» **AIM OF THE TASK**
Make an exact copy of the lines from the one containing "ansiedad en rock con VÉRTIGO" to the end of the records below, and leave out everything else.

---- RECORDS PROVIDED

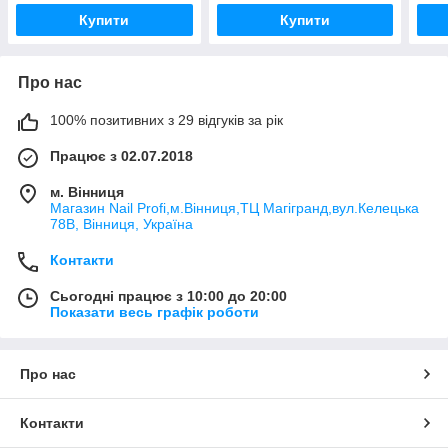
Купити
Купити
Про нас
100% позитивних з 29 відгуків за рік
Працює з 02.07.2018
м. Вінниця
Магазин Nail Profi,м.Вінниця,ТЦ Магігранд,вул.Келецька
78В, Вінниця, Україна
Контакти
Сьогодні працює з 10:00 до 20:00
Показати весь графік роботи
Про нас
Контакти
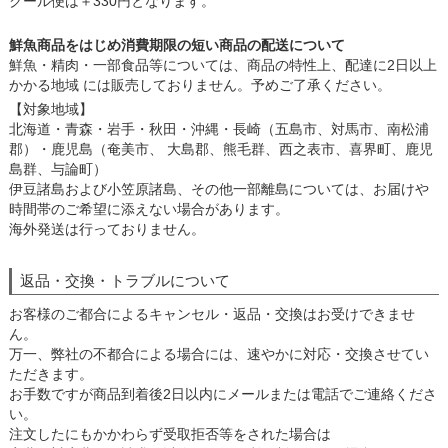
クール便は＋330円となります。
鮮魚商品をはじめ消費期限の短い商品の配送について
鮮魚・精肉・一部食品等については、商品の特性上、配達に2日以上
かかる地域 には販売しておりません。予めご了承ください。
【対象地域】
北海道・青森・岩手・秋田・沖縄・長崎（五島市、対馬市、南松浦
郡）・鹿児島（奄美市、 大島郡、熊毛群、西之表市、喜界町、鹿児
島群、与論町）
伊豆諸島および小笠原諸島、その他一部離島については、お届けや
時間帯のご希望に添えない場合があります。
海外発送は行っておりません。
返品・交換・トラブルについて
お客様のご都合によるキャンセル・返品・交換はお受けできませ
ん。
万一、弊社の不都合による場合には、速やかに対応・交換させてい
ただきます。
お手数ですが商品到着後2日以内にメールまたは電話でご連絡くださ
い。
注文したにもかかわらず受取拒否等をされた場合は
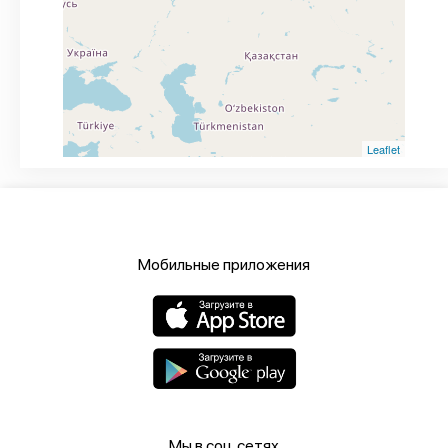
Leaflet
Мобильные приложения
Мы в соц.сетях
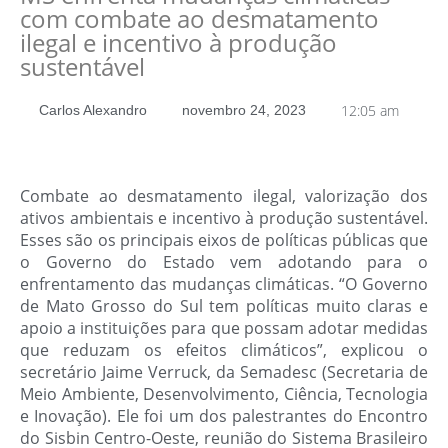
com combate ao desmatamento
ilegal e incentivo à produção
sustentável
12:05 am
Carlos Alexandro
novembro 24, 2023
Combate ao desmatamento ilegal, valorização dos
ativos ambientais e incentivo à produção sustentável.
Esses são os principais eixos de políticas públicas que
o Governo do Estado vem adotando para o
enfrentamento das mudanças climáticas. “O Governo
de Mato Grosso do Sul tem políticas muito claras e
apoio a instituições para que possam adotar medidas
que reduzam os efeitos climáticos”, explicou o
secretário Jaime Verruck, da Semadesc (Secretaria de
Meio Ambiente, Desenvolvimento, Ciência, Tecnologia
e Inovação). Ele foi um dos palestrantes do Encontro
do Sisbin Centro-Oeste, reunião do Sistema Brasileiro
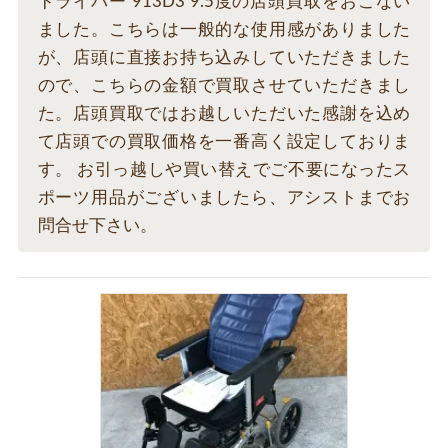
ドライバー 913D3 9.5度の店頭買取をおこない
ました。こちらは一般的な使用感がありました
が、店頭に直接お持ち込みしていただきました
ので、こちらの金額で買取させていただきまし
た。店頭買取ではお越しいただいた感謝を込め
て店頭での買取価格を一番高く設定しておりま
す。 お引っ越しや買い替えでご不要になったス
ポーツ用品がございましたら、アシストまでお
問合せ下さい。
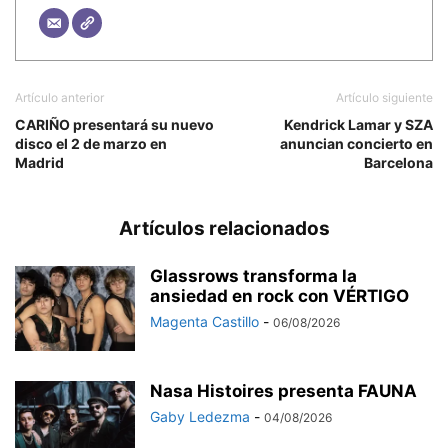
Artículo anterior
Artículo siguiente
CARIÑO presentará su nuevo
Kendrick Lamar y SZA
disco el 2 de marzo en
anuncian concierto en
Madrid
Barcelona
Artículos relacionados
Glassrows transforma la
ansiedad en rock con VÉRTIGO
Magenta Castillo
-
06/08/2026
Nasa Histoires presenta FAUNA
Gaby Ledezma
-
04/08/2026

--------

» **ANSWER FOR THIS EXERCISE**
ansiedad en rock con VÉRTIGO
Magenta Castillo
-
06/08/2026
Nasa Histoires presenta FAUNA
Gaby Ledezma
-
04/08/2026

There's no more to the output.